Finding the limit of surface integral

Question

I have found this problem in my textbook.

Evaluate $$\iint_S F\cdot n ds $$ where $$F = yz\hat i+xz\hat j+xy\hat k$$ and S is that part of the surface of the sphere $$x^2+y^2+z^2 = 1$$ which lies in first octant.

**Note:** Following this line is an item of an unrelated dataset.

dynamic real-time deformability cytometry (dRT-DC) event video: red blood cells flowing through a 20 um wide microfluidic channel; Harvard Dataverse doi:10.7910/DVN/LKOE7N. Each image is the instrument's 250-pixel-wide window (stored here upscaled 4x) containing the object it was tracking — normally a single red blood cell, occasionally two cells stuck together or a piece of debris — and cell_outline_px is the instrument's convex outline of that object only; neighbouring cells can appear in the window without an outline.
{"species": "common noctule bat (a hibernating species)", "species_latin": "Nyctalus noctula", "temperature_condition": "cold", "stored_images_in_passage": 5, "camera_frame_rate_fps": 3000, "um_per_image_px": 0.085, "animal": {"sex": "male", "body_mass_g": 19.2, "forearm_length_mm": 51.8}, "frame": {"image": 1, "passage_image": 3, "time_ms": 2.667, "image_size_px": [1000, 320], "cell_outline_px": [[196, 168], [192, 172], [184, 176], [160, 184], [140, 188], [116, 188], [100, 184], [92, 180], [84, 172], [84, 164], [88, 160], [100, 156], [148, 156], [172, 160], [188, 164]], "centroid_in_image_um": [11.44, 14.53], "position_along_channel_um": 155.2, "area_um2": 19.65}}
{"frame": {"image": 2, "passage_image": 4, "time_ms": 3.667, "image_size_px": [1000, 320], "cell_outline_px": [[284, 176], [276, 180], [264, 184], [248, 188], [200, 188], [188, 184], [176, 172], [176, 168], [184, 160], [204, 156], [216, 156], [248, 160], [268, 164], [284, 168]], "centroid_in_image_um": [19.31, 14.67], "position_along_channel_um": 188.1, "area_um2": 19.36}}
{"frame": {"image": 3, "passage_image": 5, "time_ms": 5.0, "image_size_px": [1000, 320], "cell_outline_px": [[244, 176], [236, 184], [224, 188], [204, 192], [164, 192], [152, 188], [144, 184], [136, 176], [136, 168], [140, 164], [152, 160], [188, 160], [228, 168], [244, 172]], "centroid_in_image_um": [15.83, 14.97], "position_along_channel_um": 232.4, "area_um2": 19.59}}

I have tried to solve this problem using $x = rcos\theta \cdot sin\phi $ and $y = rsin\theta \cdot sin\phi$ . But i'm stuck in determining the limit. In my text book they used $\phi : 0\to\pi/2$ and $\theta : 0\to\pi/2$ . But i couldn't understand it. Can anyone please explain it? Thanks in advance.

Answer 1

The reason why $\phi$, the azimuthal angle only goes from $0$ to $\frac{\pi}{2}$ is because we only take a quarter-turn along the circle in the $xy$-plane. Since there are $2\pi$ radians in a circle and we are only taking a quarter turn, this reduces to $\frac{1}{4}2\pi = \frac{\pi}{2}$. As for $\theta$, the polar angle, the range of this from the $+z$-axis to the $-$z-axis is $\pi$ radians. Because we're only interested in the first octant, or the part where $z>0$, then we only go half the total distance (we arc from the $+z$-axis down to the $xy$-plane), and so we only $\frac{\pi}{2}$ radians for $\theta$.